- Records to process
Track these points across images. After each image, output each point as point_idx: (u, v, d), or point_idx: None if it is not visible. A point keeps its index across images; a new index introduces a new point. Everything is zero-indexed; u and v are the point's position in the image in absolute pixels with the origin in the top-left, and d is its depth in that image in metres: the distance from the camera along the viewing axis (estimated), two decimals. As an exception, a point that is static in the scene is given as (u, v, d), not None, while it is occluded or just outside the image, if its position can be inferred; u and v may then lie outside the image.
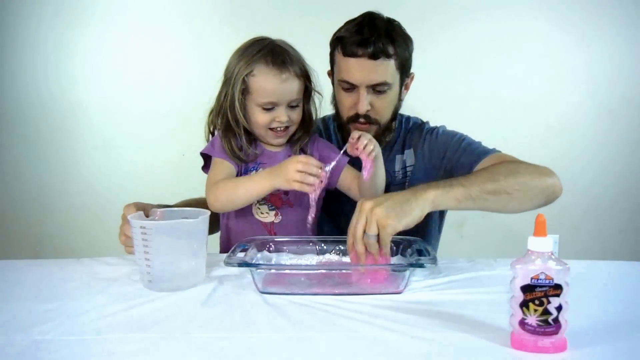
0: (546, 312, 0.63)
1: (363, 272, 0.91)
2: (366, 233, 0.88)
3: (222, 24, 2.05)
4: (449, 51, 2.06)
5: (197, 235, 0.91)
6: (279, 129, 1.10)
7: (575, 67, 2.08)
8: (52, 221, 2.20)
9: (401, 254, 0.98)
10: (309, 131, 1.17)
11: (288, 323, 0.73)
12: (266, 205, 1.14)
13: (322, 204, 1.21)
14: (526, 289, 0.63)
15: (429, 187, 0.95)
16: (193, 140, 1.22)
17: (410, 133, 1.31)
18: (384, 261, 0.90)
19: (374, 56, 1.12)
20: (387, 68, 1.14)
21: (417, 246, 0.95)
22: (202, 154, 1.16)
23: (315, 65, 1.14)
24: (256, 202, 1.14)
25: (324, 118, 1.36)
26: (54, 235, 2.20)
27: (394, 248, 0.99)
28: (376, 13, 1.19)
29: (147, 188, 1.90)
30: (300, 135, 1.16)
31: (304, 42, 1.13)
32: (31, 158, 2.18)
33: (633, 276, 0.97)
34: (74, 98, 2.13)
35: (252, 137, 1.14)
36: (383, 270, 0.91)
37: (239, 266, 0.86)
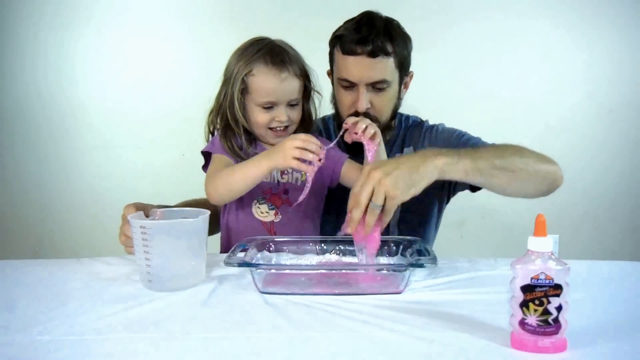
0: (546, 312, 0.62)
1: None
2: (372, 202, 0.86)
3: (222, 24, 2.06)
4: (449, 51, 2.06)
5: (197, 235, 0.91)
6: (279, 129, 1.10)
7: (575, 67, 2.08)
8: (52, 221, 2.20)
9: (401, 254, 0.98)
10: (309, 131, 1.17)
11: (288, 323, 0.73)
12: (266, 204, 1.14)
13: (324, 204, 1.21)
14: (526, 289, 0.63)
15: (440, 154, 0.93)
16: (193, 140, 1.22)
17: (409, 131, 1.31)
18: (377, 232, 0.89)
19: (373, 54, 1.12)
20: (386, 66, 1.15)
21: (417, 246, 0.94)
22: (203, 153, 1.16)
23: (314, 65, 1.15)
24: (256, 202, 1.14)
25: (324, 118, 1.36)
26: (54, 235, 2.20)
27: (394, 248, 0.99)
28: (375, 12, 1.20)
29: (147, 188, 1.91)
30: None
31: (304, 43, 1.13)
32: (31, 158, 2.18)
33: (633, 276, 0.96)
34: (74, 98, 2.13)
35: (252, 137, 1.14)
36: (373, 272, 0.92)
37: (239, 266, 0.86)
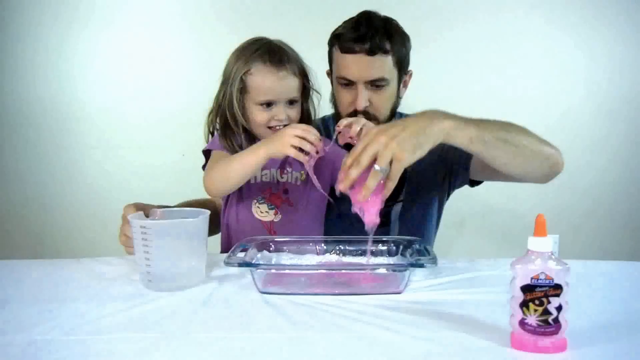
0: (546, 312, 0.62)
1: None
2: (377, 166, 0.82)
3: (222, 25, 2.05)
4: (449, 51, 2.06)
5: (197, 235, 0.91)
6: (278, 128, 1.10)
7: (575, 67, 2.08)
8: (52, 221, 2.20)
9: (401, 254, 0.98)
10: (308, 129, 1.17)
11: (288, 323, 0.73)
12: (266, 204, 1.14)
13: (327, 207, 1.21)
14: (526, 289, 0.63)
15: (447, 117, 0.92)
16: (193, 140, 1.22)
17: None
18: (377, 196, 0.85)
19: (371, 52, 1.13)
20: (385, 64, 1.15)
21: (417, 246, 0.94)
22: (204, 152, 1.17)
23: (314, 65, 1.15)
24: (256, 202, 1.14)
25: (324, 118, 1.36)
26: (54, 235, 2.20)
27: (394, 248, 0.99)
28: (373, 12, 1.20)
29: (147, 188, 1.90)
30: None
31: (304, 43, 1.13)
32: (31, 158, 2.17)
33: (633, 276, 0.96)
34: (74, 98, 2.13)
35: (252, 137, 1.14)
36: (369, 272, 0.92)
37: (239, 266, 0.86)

- What you are asked to do
What you produce should repeat the data word for word while omitting all images.

- Response
Track these points across images. After each image, output each point as point_idx: (u, v, d), or point_idx: None if it is not visible. A point keeps its index across images; a new index introduces a new point. Everything is zero-indexed; u and v are the point's position in the image in absolute pixels with the origin in the top-left, and d is its depth in that image in metres: the distance from the camera along the viewing axis (estimated), two decimals. As an exception, a point that is static in the scene is given as (u, v, d), not None, while it is occluded or just outside the image, if its position can be inferred; u and v may then lie outside the image.
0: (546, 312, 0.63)
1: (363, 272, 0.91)
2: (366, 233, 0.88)
3: (222, 24, 2.05)
4: (449, 51, 2.06)
5: (197, 235, 0.91)
6: (279, 129, 1.10)
7: (575, 67, 2.08)
8: (52, 221, 2.20)
9: (401, 254, 0.98)
10: (309, 131, 1.17)
11: (288, 323, 0.73)
12: (266, 205, 1.14)
13: (322, 204, 1.21)
14: (526, 289, 0.63)
15: (429, 187, 0.95)
16: (193, 140, 1.22)
17: (410, 133, 1.31)
18: (384, 261, 0.90)
19: (374, 56, 1.12)
20: (387, 68, 1.14)
21: (417, 246, 0.95)
22: (202, 154, 1.16)
23: (315, 65, 1.14)
24: (256, 202, 1.14)
25: (324, 118, 1.36)
26: (54, 235, 2.20)
27: (394, 248, 0.99)
28: (376, 13, 1.19)
29: (147, 188, 1.90)
30: (300, 135, 1.16)
31: (304, 42, 1.13)
32: (31, 158, 2.18)
33: (633, 276, 0.97)
34: (74, 98, 2.13)
35: (252, 137, 1.14)
36: (383, 270, 0.91)
37: (239, 266, 0.86)
0: (546, 312, 0.62)
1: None
2: (372, 202, 0.86)
3: (222, 24, 2.06)
4: (449, 51, 2.06)
5: (197, 235, 0.91)
6: (279, 129, 1.10)
7: (575, 67, 2.08)
8: (52, 221, 2.20)
9: (401, 254, 0.98)
10: (309, 131, 1.17)
11: (288, 323, 0.73)
12: (266, 204, 1.14)
13: (324, 204, 1.21)
14: (526, 289, 0.63)
15: (440, 154, 0.93)
16: (193, 140, 1.22)
17: (409, 131, 1.31)
18: (377, 232, 0.89)
19: (373, 54, 1.12)
20: (386, 66, 1.15)
21: (417, 246, 0.94)
22: (203, 153, 1.16)
23: (314, 65, 1.15)
24: (256, 202, 1.14)
25: (324, 118, 1.36)
26: (54, 235, 2.20)
27: (394, 248, 0.99)
28: (375, 12, 1.20)
29: (147, 188, 1.91)
30: None
31: (304, 43, 1.13)
32: (31, 158, 2.18)
33: (633, 276, 0.96)
34: (74, 98, 2.13)
35: (252, 137, 1.14)
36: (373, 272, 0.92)
37: (239, 266, 0.86)
0: (546, 312, 0.62)
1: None
2: (377, 166, 0.82)
3: (222, 25, 2.05)
4: (449, 51, 2.06)
5: (197, 235, 0.91)
6: (278, 128, 1.10)
7: (575, 67, 2.08)
8: (52, 221, 2.20)
9: (401, 254, 0.98)
10: (308, 129, 1.17)
11: (288, 323, 0.73)
12: (266, 204, 1.14)
13: (327, 207, 1.21)
14: (526, 289, 0.63)
15: (447, 117, 0.92)
16: (193, 140, 1.22)
17: None
18: (377, 196, 0.85)
19: (371, 52, 1.13)
20: (385, 64, 1.15)
21: (417, 246, 0.94)
22: (204, 152, 1.17)
23: (314, 65, 1.15)
24: (256, 202, 1.14)
25: (324, 118, 1.36)
26: (54, 235, 2.20)
27: (394, 248, 0.99)
28: (373, 12, 1.20)
29: (147, 188, 1.90)
30: None
31: (304, 43, 1.13)
32: (31, 158, 2.17)
33: (633, 276, 0.96)
34: (74, 98, 2.13)
35: (252, 137, 1.14)
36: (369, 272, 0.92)
37: (239, 266, 0.86)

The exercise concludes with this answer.